Hi,

I don't get some DELL servers but I have one server with an Adaptec 5400s
SCSI Raid Adapter.

Two years ago, I first began by installing Linux 2.4.x on this machine and
got the worst problems of my Unix life. I could just install one Linux
distribution ( Fedora, Mandrake, ... ) and after two minutes delay, I always
had system crash. After a few reboots my filesystem was completely
corrupted. So I decided to solve this problem and had long (very long )
discussions with the aac module driver developers and mainly with Alan Cox
but the debugging was painfull. I tried many kernel snapshots without any
stable solution.

So, after 4 months, I decided to test FreeBSD 4.x because I urgently had to
setup a website architecture and never got problem with it.
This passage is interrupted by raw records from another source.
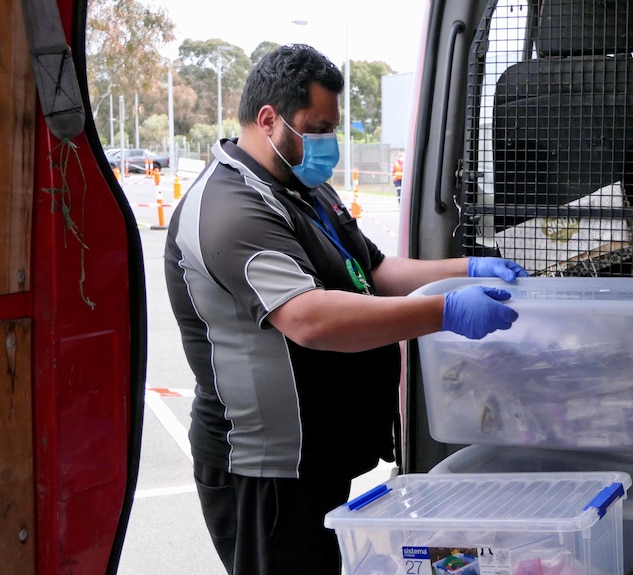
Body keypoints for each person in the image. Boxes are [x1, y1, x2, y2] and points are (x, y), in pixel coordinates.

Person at [163, 44, 528, 575]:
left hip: (317, 458)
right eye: (318, 127)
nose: (327, 142)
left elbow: (374, 271)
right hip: (266, 472)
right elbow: (309, 318)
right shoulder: (229, 207)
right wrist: (444, 313)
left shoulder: (304, 188)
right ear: (269, 120)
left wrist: (468, 267)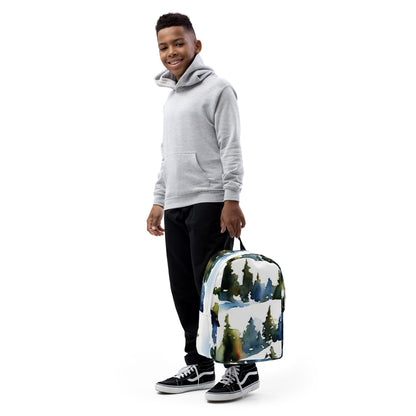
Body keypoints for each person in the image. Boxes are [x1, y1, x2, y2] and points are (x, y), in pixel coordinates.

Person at [146, 13, 259, 402]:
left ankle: (242, 367)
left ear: (196, 45)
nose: (171, 52)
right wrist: (159, 201)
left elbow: (231, 146)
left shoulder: (218, 89)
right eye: (164, 46)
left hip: (210, 201)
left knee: (215, 287)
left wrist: (232, 198)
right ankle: (199, 363)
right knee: (184, 288)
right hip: (176, 205)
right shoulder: (171, 100)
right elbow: (167, 156)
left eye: (178, 43)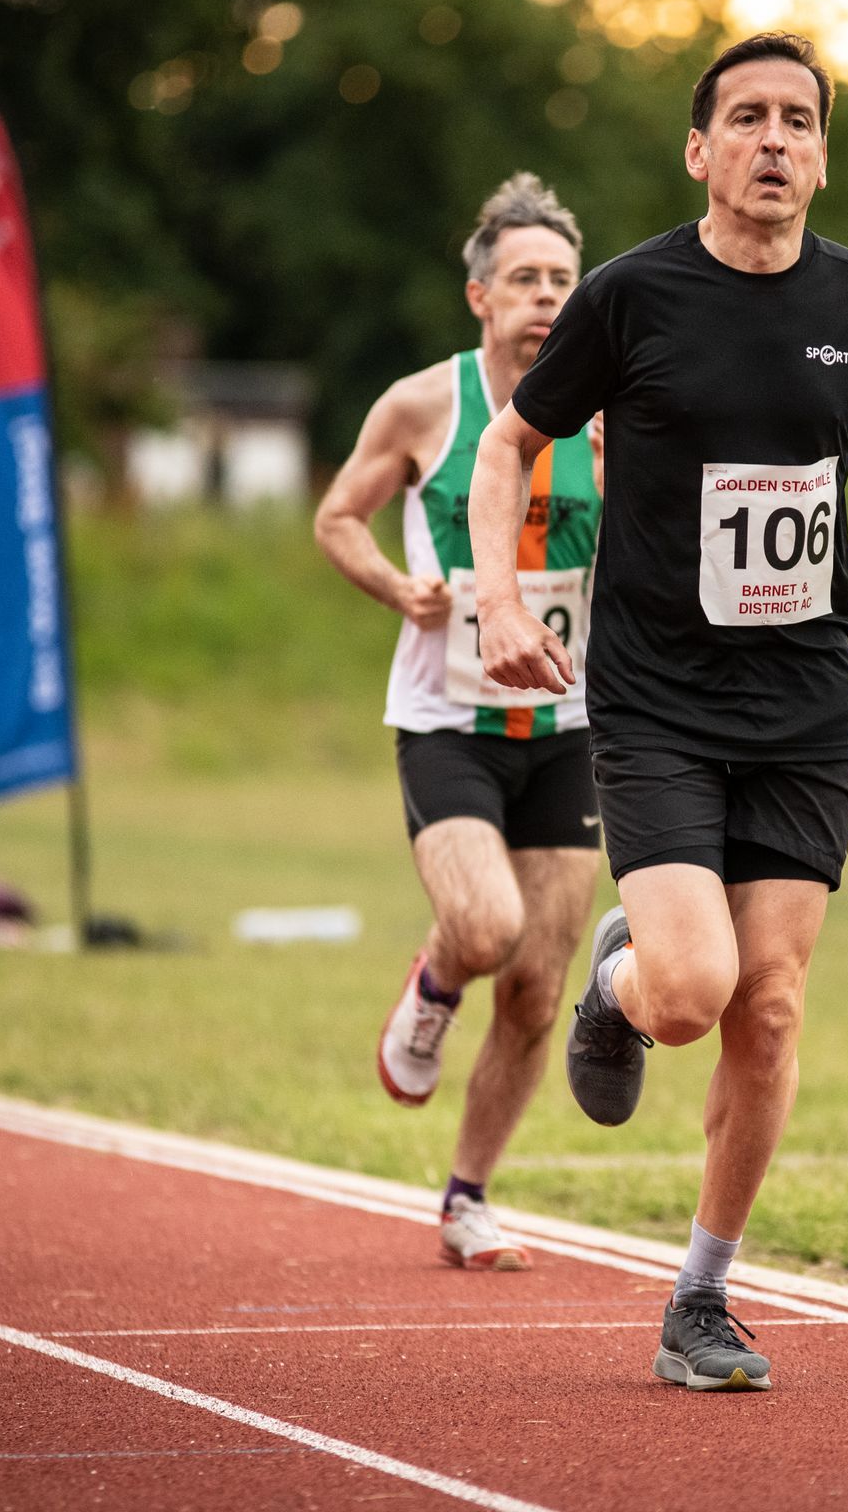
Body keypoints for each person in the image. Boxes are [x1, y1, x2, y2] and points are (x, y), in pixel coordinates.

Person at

So I can confirm that the FreeBSD aac driver implementation is the most
stable until now.

Regards
Vincent.

-----Original Message-----
From: [EMAIL PROTECTED] [mailto:[EMAIL PROTECTED] Behalf Of
Jason Crawford
Sent: mardi 20 septembre 2005 18:58
To: John Brahy
Cc: Jan Johansson; Ryan Rothert; misc@openbsd.org
Subject: Re: Dell PowerEdge 2650


On 9/20/05, John Brahy <[EMAIL PROTECTED]> wrote:
> I've got two poweredge 2650's w/ PERC 3/di raid cards and I've tried
OpenBSD
> 3.7, 3.6 and 3.5. I've found that the aac in 3.7 is completely unstable,
the
> aac in 3.6 would have problems after an hour or so of heavy use. BUT, 3.5
> seems to be stable but now I'm stuck on a version of an os that is about
to
> become unsupported.

aac support in 3.8 seems to be much better than 3.7 in my experience,
however I still suggest better hardware if possible.

>
> I think the only long term solution is to change hardware. I have been
> considering Sun's trade in offer. I haven't found it on Sun's site but it
is
> mentioned here (http://www.theinquirer.net/?article=26143)
> I have a friend that's a Sun dealer www.acsacs.com and they said they
honor
> it. I don't believe they sell online. Does anyone know if OpenBSD likes
this
> hardware?
>
> It's really Adaptec's fault. Those fuckers won't give up the source so the
> OpenBSD developers can't provide a good driver for their hardware. My
> company will not purchase any more servers from Dell as long as they
> continue to use Adaptec cards.
>

First off, we never asked for "source" from adaptec, we were only
asking for documentation to make the driver more stable, and write
management utilities. However they only provide documentation if you
sign an NDA, which is unacceptable for any free software. Second, all
the PERC4 cards Dell uses are no longer Adaptec, but LSI Logic (unless
they've changed again reciently), which is fully supported in OpenBSD,
including completely open management utilities.

> -----Original Message-----
> From: [EMAIL PROTECTED] [mailto:[EMAIL PROTECTED] On Behalf Of
> Jan Johansson
> Sent: Tuesday, September 20, 2005 8:14 AM
> To: Ryan Rothert
> Cc: misc@openbsd.org
> Subject: Re: Dell PowerEdge 2650
>
> Ryan Rothert <[EMAIL PROTECTED]> wrote:
> > 3.6 will install on it. I believe the aac driver still exists
> > but is disabled by default. You could install 3.6, recompile
> > the kernel with aac support enabled then upgrade.
>
> This is a bad advice.
>
> The aac driver was disabled because it was broken and could not
> be fixed because there was no documentation.
>
> Using aac is like playing Russian Roulette with your data.